Extract to read ▸
....................
I cannot answer it all, but i try on some parts:
Is there some reason that the “most asynchronous” behavior—i.e., don’t
consume the collection before returning, and don’t wait for each
future to complete before moving on to the next—isn’t represented
here?
If you have dependent calculations and a limited number of threads, you can experience deadlocks. For example you have two futures depending on a third one (all three in the list of futures) and only two threads, you can experience a situation where the first two futures block all two threads and the third one never gets executed. (Of course, if your pool size is one, i.e. zou execute one calculation after the other, you can get similar situations)
To solve this, you need one thread per future, without any limitation. This works for small lists of futures, but not for big one. So if you run all in parallel, you will get a situation where small examples will run in all cases and bigger one will deadlock. (Example: Developer tests run fine, production deadlocks).
Is there a “correct” behavior for this operation on lists and streams?
I think it is impossible with futures. If you know something more of the dependencies, or when you know for sure that the calculations will not block, a more concurrent solution might be possible. But executing lists of futures looks for me “broken by design”. Best solution seems one, that will already fail for small examples for deadlocks (i.e. execute one Future after the other).
Scalaz futures with lists: do wait for each future to complete.
I think scalaz uses for comprehensions internally for traversal. With for comprehensions, it is not guaranteed that the calculations are independent. So I guess that Scalaz is doing the right thing here with for comprehensions: Doing one calculation after the other. In the case of futures, this will always work, given you have unlimited threads in you operating system.
So in other words: You see just an artifact of how for comprehensions (must) work.
I hope this makes some sense.
....................
(Named joint coordinates)
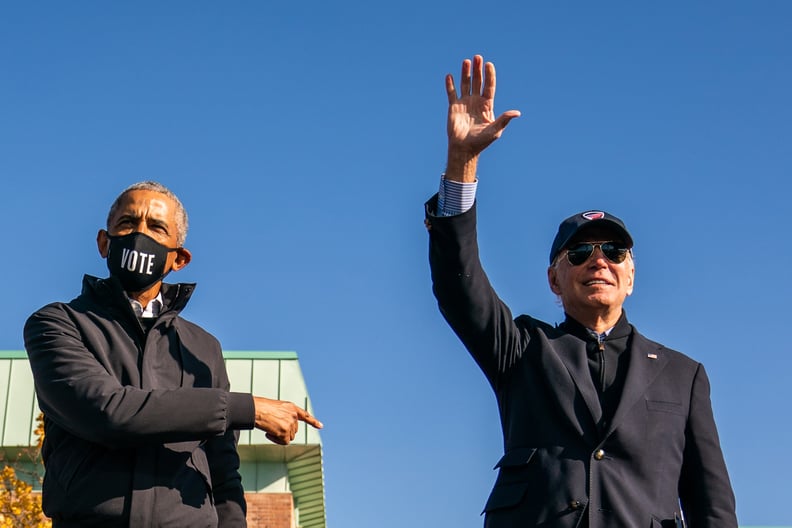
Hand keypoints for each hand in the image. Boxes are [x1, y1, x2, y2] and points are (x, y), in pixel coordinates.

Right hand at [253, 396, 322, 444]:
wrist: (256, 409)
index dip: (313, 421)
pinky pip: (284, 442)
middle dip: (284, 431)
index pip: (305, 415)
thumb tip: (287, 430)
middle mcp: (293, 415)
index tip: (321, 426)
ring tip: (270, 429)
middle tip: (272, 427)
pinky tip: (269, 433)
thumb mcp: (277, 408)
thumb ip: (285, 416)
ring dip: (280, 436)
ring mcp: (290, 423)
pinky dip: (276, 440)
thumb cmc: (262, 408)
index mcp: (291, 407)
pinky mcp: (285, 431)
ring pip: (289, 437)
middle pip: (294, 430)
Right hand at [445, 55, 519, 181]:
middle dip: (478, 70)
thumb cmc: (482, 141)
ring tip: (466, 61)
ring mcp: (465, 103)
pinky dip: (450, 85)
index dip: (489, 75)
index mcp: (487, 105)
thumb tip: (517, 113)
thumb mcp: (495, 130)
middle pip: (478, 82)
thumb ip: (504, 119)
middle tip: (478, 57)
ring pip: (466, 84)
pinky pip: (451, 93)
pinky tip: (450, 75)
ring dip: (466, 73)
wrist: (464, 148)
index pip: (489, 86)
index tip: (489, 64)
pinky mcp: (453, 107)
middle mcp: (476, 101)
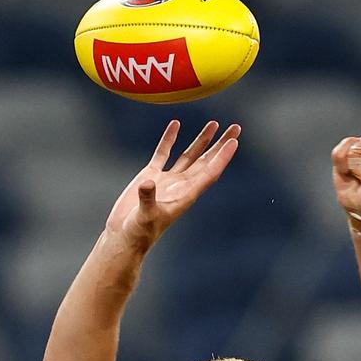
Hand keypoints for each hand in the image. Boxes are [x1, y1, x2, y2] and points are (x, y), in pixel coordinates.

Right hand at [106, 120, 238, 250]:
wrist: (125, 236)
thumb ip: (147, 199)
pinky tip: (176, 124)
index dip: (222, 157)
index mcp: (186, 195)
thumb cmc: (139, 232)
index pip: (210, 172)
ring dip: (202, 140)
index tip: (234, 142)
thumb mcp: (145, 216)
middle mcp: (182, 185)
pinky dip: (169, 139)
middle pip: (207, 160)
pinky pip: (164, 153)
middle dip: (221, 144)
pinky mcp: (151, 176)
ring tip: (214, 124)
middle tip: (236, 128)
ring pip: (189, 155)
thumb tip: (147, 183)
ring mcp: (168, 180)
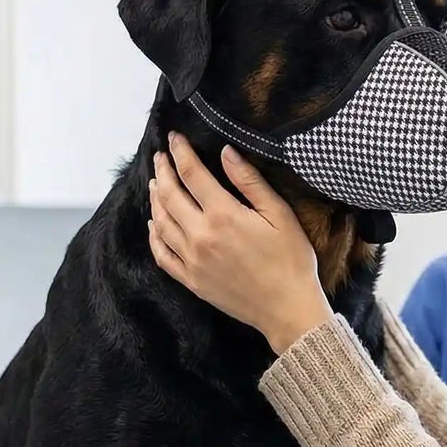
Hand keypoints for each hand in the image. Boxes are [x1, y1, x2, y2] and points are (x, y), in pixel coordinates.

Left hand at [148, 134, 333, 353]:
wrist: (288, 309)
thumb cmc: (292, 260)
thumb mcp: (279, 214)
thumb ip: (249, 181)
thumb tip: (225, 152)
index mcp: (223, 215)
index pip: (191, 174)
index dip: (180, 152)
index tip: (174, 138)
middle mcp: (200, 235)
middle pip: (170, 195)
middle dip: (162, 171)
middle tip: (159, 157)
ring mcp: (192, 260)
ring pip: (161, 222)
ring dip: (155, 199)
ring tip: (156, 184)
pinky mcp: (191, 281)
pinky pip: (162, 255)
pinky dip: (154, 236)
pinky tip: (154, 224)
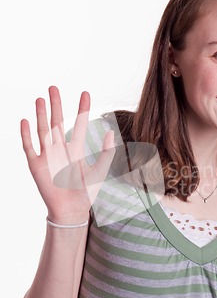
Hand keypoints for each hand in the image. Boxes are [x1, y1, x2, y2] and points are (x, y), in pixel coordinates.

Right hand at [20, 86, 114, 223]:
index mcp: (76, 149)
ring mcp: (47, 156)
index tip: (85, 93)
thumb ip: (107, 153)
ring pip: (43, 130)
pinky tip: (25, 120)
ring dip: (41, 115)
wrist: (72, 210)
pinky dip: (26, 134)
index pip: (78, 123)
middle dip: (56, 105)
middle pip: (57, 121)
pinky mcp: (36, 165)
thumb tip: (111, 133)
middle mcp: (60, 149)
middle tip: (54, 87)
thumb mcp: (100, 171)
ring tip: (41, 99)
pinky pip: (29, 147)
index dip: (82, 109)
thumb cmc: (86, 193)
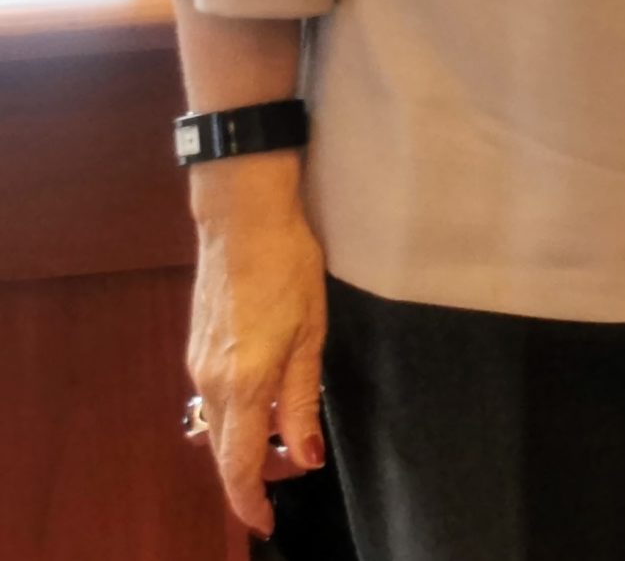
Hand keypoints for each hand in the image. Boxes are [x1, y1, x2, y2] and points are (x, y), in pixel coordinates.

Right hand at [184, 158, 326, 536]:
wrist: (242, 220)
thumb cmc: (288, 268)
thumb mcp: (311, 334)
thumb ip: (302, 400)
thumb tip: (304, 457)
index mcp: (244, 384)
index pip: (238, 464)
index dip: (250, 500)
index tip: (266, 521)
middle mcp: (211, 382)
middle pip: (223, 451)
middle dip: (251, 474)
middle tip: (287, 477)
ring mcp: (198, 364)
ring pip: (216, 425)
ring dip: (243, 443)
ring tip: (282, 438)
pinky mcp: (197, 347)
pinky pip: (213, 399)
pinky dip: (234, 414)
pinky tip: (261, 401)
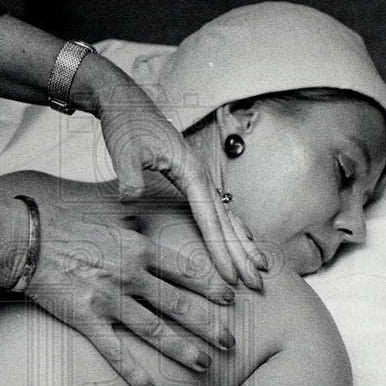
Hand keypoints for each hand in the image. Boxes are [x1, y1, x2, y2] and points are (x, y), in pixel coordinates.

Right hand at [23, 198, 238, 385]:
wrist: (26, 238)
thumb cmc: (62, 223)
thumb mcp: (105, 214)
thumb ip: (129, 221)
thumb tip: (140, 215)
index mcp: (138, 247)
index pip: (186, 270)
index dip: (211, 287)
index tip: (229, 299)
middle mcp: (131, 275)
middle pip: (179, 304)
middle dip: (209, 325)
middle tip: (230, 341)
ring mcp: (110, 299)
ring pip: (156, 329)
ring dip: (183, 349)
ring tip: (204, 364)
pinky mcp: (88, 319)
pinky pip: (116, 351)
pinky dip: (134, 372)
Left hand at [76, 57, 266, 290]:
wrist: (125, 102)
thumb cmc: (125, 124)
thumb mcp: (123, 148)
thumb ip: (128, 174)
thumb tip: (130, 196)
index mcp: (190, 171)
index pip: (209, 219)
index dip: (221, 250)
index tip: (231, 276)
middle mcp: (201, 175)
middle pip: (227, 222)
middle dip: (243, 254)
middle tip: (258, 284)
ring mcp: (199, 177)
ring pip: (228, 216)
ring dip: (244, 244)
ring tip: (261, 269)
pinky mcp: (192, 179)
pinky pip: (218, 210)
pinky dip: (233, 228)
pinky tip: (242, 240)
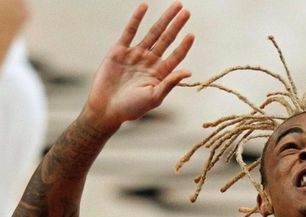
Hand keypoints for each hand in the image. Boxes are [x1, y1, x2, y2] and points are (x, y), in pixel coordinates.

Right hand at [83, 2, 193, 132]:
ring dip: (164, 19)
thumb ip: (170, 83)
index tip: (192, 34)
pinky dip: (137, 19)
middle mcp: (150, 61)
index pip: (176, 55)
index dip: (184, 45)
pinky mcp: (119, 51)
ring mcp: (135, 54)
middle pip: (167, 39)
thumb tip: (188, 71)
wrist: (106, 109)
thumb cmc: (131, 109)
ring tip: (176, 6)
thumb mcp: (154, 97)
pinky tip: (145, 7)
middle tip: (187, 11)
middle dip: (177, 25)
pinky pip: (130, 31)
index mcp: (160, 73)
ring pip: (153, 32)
....................
Task description ▸
1. In the forum reply on futures, what happens when two futures depend on a third and only two threads are available?
2. Which example does the reply give of small cases running fine while bigger ones deadlock?
3. What does the writer think Scalaz uses internally for traversal?

Completed exercise ▸
1. The first two futures block both threads, and the third one never gets executed.
2. Developer tests run fine, while production deadlocks.
3. For comprehensions.